Para Quarta Turma, situações excepcionais podem justificar adoção de menor pelos avós

Apesar da proibição prevista no parágrafo 1º do artigo 42 do Estatuto da Criança e do Adolescente (ECA), a adoção pelos avós é possível quando for justificada pelo melhor interesse do menor.

Seguindo esse entendimento, a Quarta Turma do Superior Tribunal de Justiça (STJ) negou provimento a recurso do Ministério Público e manteve decisão que permitiu a adoção de uma criança pela avó paterna e por seu companheiro, avô por afinidade.

Segundo o relator do recurso, ministro Luis Felipe Salomão, a flexibilização da regra do ECA, para autorizar a adoção pelos avós somente pode ser realizada em situação excepcional.

Entre as condições para isso, o Ministro destacou a necessidade de que a criança a ser adota seja menor de idade; que os avós exerçam o papel de pais, com exclusividade, desde o nascimento da criança; que não haja conflito familiar a respeito da adoção e que esta apresente reais vantagens para o adotando.

Dependência qu​​​​ímica

O recurso julgado diz respeito a uma mãe que, alguns dias após o parto, entregou a criança aos cuidados da avó paterna e de seu companheiro, que ficaram com a guarda provisória. Oito meses depois, os avós ajuizaram a ação de adoção, informando que os pais biológicos eram dependentes químicos e que a mãe aparecia frequentemente drogada para visitar a criança, ameaçando retomar a guarda.

Na petição inicial, os avós afirmaram que a adoção era necessária para preservar a integridade física do menor. Narraram que seu irmão por parte de mãe havia sido morto em uma possível vingança de traficantes.
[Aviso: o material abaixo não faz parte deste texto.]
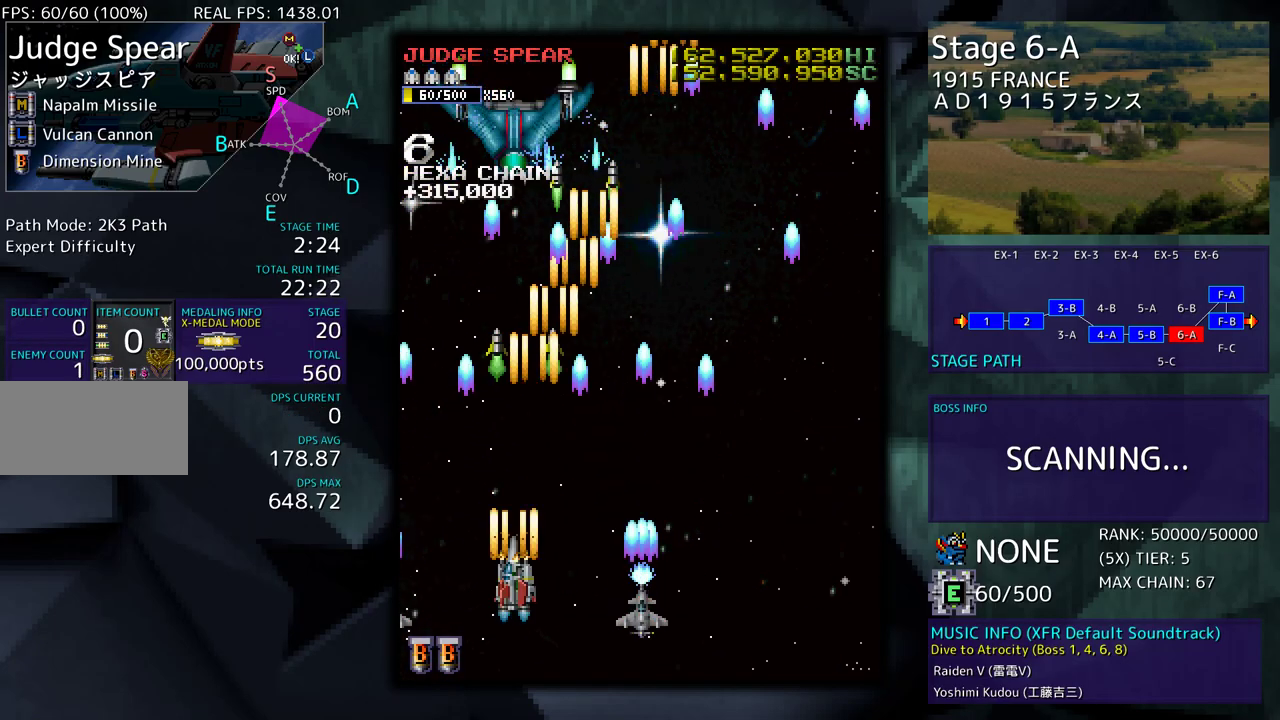
{"buttons": ["DPAD_DOWN"], "events": [[200, "DPAD_UP", "down"], [367, "DPAD_UP", "up"], [467, "DPAD_DOWN", "down"]]}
Citados, os pais concordaram com a adoção. Em primeira instância, o pedido foi julgado procedente – decisão confirmada pelo tribunal estadual. Desde o início, o Ministério Público discordou da medida, alegando violação ao texto literal do ECA.

Fim ​​​social

Ao justificar a adoção o Ministro considerou que tal possibilidade contempla o fim social objetivado pelo Estatuto da Criança e do Adolescente e também pela Constituição de 1988.
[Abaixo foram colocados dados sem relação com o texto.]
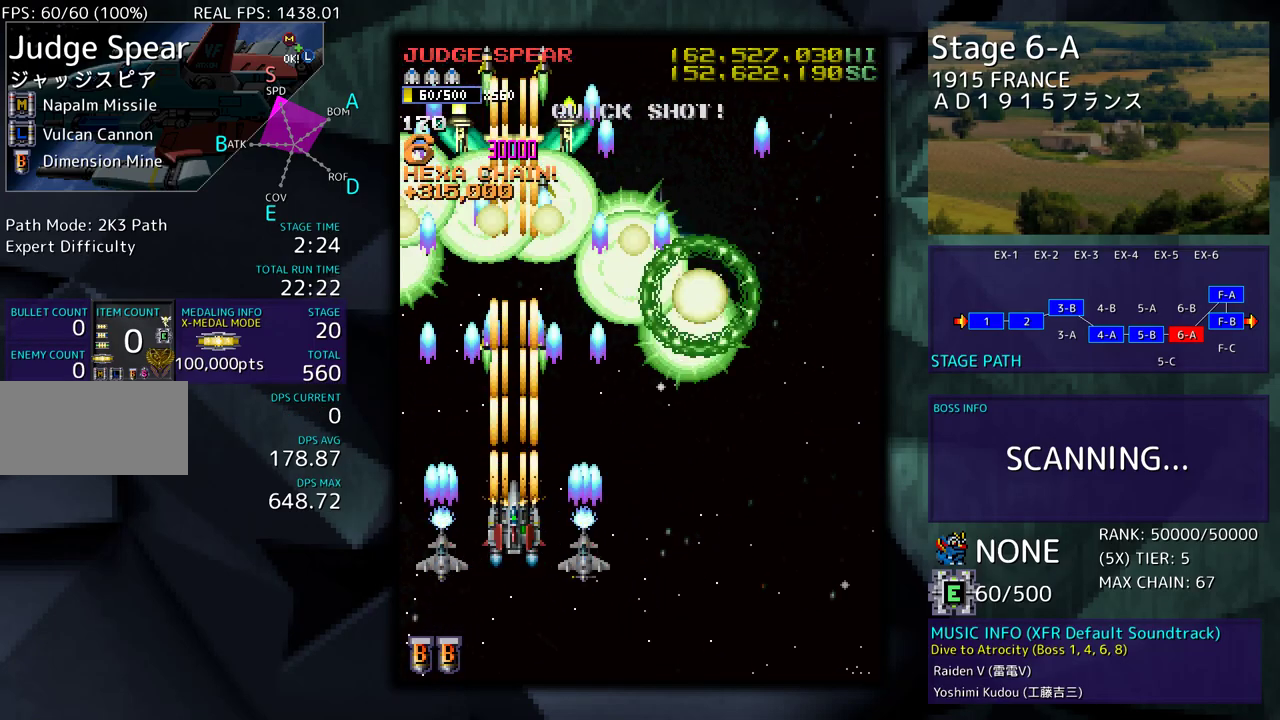
{"buttons": ["DPAD_DOWN"], "events": [[100, "DPAD_RIGHT", "down"], [150, "DPAD_DOWN", "up"], [167, "DPAD_RIGHT", "up"], [500, "DPAD_DOWN", "down"]]}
“A pretensão de adoção funda-se em motivo mais que legítimo, qual seja, desvincular a criança da família materna, notoriamente envolvida em criminalidade, o que já resultou nos homicídios de seu irmão biológico de apenas nove anos de idade e de primos adolescentes na guerra do tráfico de entorpecentes” – enfatizou o relator.

Conceito de fam​​ília

Para os julgadores, quando amplamente demonstradas a afetividade e a afinidade da criança com os parentes que pretendem adotá-la – desde que preenchidos os demais requisitos legais, como a diferença mínima de idade e o rompimento dos vínculos socioafetivos com os pais –, a adoção é plenamente admitida, “já que a própria lei, nos termos do artigo ​19 do ECA, assegura à criança e ao adolescente o direito de serem criados e educados no seio de sua família”.

O ministro destacou que a criança reconhece a avó paterna como mãe e não tem vínculo afetivo com os pais biológicos.

O número deste processo não é divulgado em razão de segredo judicial.